REQUIREMENT: Restate word for word the lines of the data below, from the first through the one that has "cancer (mucinous cystadenocarcinoma)".

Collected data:
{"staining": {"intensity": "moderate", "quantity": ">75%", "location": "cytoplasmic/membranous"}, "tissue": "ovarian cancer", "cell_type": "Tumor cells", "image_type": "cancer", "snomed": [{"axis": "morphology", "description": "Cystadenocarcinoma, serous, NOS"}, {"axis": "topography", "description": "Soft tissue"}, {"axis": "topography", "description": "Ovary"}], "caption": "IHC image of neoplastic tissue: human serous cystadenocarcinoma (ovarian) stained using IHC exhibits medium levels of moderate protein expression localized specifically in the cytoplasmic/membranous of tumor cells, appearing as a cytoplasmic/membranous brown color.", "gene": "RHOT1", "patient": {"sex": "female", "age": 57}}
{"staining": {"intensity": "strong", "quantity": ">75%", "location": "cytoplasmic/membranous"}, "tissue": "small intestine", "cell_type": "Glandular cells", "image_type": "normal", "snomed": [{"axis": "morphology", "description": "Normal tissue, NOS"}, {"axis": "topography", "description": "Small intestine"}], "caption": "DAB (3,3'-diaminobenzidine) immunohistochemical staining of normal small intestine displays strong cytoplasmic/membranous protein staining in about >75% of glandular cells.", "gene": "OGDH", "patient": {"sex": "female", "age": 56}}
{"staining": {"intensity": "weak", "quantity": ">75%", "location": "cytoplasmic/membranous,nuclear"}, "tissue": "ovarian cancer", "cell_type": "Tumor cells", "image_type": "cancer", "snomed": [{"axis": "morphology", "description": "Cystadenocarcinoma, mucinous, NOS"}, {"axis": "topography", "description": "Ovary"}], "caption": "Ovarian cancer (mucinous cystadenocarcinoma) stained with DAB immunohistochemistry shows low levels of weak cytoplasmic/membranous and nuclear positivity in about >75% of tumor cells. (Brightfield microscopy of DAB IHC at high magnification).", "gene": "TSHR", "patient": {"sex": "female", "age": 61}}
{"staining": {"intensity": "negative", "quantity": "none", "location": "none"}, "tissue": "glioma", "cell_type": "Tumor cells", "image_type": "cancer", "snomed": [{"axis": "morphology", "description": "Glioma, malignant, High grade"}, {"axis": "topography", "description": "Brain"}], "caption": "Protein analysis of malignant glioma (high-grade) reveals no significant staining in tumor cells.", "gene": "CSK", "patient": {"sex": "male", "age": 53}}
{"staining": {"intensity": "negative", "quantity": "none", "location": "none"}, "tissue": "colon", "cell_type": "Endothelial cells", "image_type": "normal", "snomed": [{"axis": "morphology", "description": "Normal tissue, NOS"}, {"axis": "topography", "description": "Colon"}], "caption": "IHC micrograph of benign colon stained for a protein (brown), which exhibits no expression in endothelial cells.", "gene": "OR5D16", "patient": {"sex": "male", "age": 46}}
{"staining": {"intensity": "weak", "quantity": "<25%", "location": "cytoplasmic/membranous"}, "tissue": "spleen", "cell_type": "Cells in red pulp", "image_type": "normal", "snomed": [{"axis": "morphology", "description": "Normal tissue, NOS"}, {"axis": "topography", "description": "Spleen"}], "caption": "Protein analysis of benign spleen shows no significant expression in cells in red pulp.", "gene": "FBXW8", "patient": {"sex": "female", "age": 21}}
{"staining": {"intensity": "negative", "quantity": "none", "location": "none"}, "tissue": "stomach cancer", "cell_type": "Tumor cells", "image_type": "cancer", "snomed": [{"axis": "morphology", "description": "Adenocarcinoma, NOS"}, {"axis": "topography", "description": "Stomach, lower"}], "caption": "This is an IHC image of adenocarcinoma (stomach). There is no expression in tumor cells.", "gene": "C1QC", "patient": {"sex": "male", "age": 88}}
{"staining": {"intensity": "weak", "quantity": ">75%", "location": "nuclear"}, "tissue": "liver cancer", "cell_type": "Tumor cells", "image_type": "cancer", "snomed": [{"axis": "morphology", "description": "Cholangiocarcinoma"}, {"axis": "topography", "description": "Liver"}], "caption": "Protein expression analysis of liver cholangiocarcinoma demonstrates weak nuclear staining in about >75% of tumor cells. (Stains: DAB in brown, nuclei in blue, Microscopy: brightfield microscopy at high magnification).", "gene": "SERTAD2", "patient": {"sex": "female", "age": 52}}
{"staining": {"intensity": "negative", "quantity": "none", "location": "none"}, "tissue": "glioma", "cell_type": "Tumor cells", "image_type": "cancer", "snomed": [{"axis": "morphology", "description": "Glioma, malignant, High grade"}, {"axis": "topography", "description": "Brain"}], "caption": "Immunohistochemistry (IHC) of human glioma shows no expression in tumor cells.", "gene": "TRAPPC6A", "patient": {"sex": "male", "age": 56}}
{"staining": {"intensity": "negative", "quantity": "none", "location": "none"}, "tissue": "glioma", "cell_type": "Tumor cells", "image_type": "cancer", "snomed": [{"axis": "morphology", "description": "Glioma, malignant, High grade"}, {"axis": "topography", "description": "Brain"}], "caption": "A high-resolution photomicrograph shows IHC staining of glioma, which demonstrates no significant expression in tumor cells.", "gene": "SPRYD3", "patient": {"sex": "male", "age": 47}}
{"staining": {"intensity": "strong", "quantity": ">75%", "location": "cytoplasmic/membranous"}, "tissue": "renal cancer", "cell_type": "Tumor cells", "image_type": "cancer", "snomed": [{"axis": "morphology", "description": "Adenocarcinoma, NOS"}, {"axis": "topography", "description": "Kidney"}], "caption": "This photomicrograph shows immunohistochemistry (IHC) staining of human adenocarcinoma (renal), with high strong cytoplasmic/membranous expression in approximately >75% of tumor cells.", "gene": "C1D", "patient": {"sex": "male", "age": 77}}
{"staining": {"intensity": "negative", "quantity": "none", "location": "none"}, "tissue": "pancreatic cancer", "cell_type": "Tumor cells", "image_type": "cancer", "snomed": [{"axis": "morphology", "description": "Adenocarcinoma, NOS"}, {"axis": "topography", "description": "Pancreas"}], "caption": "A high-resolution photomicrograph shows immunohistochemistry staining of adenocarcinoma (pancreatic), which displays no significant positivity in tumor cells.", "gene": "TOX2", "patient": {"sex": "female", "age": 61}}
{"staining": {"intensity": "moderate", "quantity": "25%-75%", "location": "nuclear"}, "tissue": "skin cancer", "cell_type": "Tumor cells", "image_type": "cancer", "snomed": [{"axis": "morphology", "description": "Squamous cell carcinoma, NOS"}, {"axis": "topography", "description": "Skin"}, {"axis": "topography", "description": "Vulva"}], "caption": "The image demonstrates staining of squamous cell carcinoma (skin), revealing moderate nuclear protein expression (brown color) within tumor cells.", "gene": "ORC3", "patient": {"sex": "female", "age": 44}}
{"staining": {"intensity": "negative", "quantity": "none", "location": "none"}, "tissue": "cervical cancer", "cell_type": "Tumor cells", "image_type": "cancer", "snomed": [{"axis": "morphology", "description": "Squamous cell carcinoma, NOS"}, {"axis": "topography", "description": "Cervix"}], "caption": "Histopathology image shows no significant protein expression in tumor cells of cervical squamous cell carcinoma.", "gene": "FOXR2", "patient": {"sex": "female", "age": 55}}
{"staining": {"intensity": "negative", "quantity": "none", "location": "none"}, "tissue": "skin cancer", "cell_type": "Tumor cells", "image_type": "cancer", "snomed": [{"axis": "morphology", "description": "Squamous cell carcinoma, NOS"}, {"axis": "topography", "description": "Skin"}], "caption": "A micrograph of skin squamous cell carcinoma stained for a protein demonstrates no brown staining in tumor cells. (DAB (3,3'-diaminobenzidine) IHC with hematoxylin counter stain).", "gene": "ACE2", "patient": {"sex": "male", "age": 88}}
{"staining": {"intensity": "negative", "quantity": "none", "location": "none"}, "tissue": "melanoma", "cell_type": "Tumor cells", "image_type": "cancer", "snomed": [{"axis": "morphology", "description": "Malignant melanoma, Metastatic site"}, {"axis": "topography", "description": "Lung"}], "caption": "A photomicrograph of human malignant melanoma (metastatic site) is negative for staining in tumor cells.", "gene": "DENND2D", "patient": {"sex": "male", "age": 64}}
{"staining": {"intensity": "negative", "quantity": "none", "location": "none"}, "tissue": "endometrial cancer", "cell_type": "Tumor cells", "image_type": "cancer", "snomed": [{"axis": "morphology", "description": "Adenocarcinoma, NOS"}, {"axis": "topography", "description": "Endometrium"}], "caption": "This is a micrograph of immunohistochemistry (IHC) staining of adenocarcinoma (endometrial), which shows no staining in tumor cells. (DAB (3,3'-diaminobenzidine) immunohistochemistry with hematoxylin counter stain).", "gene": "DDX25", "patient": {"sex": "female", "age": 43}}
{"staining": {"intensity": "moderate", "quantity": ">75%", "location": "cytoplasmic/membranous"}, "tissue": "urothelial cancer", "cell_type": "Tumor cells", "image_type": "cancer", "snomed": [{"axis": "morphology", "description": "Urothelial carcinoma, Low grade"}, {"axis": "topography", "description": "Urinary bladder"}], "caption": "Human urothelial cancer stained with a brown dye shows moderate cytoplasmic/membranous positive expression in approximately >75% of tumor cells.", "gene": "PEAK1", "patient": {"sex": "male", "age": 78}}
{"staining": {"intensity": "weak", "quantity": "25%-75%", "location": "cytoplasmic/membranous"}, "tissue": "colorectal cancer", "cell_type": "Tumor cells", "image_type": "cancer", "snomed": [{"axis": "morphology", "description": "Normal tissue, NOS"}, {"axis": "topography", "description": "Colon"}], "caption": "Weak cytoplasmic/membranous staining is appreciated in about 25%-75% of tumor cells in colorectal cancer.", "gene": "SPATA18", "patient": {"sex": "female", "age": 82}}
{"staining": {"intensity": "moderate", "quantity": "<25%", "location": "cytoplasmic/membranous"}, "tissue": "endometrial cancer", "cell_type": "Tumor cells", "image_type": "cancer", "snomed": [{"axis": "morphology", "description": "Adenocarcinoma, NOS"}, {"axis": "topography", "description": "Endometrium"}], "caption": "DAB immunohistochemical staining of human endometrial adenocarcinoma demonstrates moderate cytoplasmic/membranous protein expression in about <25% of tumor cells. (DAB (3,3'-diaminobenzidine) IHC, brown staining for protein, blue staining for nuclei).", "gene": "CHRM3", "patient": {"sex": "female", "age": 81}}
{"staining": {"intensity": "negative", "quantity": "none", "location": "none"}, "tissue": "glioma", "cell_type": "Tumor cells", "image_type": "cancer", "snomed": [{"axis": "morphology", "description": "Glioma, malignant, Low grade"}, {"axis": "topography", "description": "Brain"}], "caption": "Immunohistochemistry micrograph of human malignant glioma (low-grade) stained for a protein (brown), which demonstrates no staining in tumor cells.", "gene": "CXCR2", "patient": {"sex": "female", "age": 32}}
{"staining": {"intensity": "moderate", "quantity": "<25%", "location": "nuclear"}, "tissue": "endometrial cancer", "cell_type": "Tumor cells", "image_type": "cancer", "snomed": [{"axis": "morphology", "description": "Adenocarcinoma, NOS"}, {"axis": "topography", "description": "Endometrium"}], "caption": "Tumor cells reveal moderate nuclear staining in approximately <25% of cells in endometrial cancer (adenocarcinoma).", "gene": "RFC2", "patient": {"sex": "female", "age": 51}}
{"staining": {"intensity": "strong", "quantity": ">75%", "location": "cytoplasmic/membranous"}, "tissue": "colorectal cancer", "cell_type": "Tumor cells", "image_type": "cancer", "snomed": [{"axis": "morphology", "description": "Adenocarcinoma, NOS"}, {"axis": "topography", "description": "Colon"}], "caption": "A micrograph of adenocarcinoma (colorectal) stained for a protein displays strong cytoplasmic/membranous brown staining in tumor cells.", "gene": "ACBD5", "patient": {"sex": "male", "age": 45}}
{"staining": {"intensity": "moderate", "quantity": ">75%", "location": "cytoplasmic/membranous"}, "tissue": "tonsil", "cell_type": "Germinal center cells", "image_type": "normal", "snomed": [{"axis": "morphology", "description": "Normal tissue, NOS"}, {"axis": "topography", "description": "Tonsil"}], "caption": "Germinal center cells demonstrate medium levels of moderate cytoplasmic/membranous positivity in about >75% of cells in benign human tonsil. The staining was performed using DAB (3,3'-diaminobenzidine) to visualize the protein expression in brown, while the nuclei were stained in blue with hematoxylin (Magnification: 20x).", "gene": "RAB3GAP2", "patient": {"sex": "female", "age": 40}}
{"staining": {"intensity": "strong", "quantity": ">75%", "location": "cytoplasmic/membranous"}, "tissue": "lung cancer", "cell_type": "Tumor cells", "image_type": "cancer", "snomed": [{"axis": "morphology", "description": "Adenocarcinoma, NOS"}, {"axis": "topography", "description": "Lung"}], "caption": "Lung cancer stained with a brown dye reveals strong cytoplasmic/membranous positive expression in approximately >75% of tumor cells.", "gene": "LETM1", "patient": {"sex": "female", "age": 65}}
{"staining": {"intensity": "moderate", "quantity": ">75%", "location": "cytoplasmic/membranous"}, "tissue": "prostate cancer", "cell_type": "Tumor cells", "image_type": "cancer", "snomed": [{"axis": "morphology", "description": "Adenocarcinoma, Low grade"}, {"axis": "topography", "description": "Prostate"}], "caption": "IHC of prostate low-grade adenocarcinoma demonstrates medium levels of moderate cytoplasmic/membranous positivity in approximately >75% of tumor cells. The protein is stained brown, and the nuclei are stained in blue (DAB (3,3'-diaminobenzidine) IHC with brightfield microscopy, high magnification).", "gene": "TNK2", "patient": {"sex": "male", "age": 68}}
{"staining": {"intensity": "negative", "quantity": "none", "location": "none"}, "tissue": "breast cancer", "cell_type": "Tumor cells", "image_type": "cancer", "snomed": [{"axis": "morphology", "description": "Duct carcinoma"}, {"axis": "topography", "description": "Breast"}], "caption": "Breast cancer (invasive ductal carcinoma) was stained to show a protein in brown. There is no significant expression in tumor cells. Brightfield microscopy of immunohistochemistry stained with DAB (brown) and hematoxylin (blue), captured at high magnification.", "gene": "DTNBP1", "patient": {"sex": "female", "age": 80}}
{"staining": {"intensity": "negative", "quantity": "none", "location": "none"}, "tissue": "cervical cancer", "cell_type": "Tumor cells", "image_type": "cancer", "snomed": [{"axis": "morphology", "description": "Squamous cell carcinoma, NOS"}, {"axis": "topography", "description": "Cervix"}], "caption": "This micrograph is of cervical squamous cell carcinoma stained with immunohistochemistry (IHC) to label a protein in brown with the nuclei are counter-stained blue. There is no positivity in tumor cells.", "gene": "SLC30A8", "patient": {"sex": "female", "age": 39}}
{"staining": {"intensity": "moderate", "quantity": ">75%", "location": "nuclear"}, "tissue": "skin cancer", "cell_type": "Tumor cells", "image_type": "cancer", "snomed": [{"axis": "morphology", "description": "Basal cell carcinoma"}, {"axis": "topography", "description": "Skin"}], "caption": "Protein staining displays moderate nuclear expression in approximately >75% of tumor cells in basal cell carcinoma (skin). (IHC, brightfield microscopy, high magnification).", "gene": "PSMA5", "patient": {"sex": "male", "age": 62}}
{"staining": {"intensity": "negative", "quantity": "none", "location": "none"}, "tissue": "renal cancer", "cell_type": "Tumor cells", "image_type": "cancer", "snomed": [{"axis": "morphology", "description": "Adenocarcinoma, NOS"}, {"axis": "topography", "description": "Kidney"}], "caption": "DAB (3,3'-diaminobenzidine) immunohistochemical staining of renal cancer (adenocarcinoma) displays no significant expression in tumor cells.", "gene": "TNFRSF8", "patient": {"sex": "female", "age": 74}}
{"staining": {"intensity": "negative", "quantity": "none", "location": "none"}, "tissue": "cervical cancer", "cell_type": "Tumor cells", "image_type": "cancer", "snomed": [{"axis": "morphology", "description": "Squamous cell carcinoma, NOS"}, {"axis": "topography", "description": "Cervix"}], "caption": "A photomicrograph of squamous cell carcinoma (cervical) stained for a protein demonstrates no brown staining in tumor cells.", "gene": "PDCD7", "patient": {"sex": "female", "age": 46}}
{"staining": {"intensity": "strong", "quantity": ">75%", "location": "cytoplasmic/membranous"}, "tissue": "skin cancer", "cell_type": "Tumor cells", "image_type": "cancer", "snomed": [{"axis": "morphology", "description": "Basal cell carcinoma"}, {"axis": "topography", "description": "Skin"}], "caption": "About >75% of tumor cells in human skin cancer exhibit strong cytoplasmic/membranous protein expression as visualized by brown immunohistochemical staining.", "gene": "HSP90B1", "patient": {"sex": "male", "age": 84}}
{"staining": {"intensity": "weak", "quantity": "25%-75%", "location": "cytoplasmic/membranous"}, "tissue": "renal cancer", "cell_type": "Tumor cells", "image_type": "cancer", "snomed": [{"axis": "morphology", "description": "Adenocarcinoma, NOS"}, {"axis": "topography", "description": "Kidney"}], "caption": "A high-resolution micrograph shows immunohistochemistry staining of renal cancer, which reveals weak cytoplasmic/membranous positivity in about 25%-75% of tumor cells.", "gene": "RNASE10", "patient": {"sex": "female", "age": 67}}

EXERCISE RESULT:
{"staining": {"intensity": "moderate", "quantity": ">75%", "location": "cytoplasmic/membranous"}, "tissue": "ovarian cancer", "cell_type": "Tumor cells", "image_type": "cancer", "snomed": [{"axis": "morphology", "description": "Cystadenocarcinoma, serous, NOS"}, {"axis": "topography", "description": "Soft tissue"}, {"axis": "topography", "description": "Ovary"}], "caption": "IHC image of neoplastic tissue: human serous cystadenocarcinoma (ovarian) stained using IHC exhibits medium levels of moderate protein expression localized specifically in the cytoplasmic/membranous of tumor cells, appearing as a cytoplasmic/membranous brown color.", "gene": "RHOT1", "patient": {"sex": "female", "age": 57}}
{"staining": {"intensity": "strong", "quantity": ">75%", "location": "cytoplasmic/membranous"}, "tissue": "small intestine", "cell_type": "Glandular cells", "image_type": "normal", "snomed": [{"axis": "morphology", "description": "Normal tissue, NOS"}, {"axis": "topography", "description": "Small intestine"}], "caption": "DAB (3,3'-diaminobenzidine) immunohistochemical staining of normal small intestine displays strong cytoplasmic/membranous protein staining in about >75% of glandular cells.", "gene": "OGDH", "patient": {"sex": "female", "age": 56}}
{"staining": {"intensity": "weak", "quantity": ">75%", "location": "cytoplasmic/membranous,nuclear"}, "tissue": "ovarian cancer", "cell_type": "Tumor cells", "image_type": "cancer", "snomed": [{"axis": "morphology", "description": "Cystadenocarcinoma, mucinous, NOS"}, {"axis": "topography", "description": "Ovary"}], "caption": "Ovarian cancer (mucinous cystadenocarcinoma) stained with DAB immunohistochemistry shows low levels of weak cytoplasmic/membranous and nuclear positivity in about >75% of tumor cells. (Brightfield microscopy of DAB IHC at high magnification).", "gene": "TSHR", "patient": {"sex": "female", "age": 61}}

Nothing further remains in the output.